For all of Preller’s terrific offseason moves, could Grandal be the one they let get away?
5. Can their first, second, and third basemen revitalize their careers? This is a big one. If at least two of the three (Yonder Alonso, Jedd Gyorko, and Middlebrooks) can reach something even close to their potential after injury and slump-riddled 2014 seasons, the Padres will be far more likely to reach the postseason. If all three can, watch out! But if just one, or even none do so, it could be another long season.

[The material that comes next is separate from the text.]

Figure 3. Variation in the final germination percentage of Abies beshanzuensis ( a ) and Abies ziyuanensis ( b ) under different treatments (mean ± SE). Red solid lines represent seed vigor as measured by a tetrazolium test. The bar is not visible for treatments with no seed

6. Is the defense that bad? Apparently so; and this doesn’t just include the outfield, but also behind the plate. Like I mentioned in part two of my 2015 preview series, it may only be a matter of time before Myers is moved to first base, and Will Venable and the newly acquired Melvin Upton share time in center field. As for catcher, the Padres will miss Rene Rivera and Grandal, who was an excellent pitch-framer (in spite of other defensive liabilities). While the Padres offense is definitely improved, how much has it cost them defensively?
7. Are Alexi Amarista and Clint Barmes enough at shortstop? You certainly can’t expect much from them in the way of offense. But while Amarista more than held his own in 71 starts at short last year (with just six errors), and while Barmes’ reputation as a defender is solid if not spectacular, both really are better suited as utility infielders. If they don’t make it, expect Preller to make another trade.

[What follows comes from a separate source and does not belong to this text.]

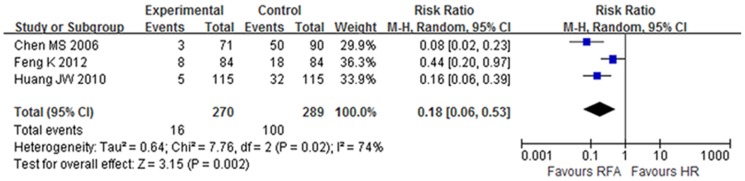
Complication rate of RCTs.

But this leads to the final intangible…
8. Do they have the chemistry? The 1997 Florida Marlins did. The 2012 Toronto Blue Jays didn’t.
What do those two teams have in common? Like the 2015 Padres, both clubs were vastly revamped from previous seasons. The former team won it all; the latter team belly-flopped.
Much will depend upon how well the newly acquired pieces play together. Having a solid manager in Bud Black will help, though, much as the legendary Jim Leyland guided the ’97 Marlins.
Bottom line: As David Golebiewski (see link, above) put it, “The new guys better plate lots of runs, because they sure won’t be preventing them.” Both are likely to be the case. But will they plate more than they yield?
Of all the intangibles, this is likely the most important for the 2015 Padres. But in my estimation, if at least five of the above eight break in the Padres’ favor, they will be in the post-season.
Final prediction: the 2015 Padres go 86-76, good enough for a wild-card. How they will do after that is anyone’s guess.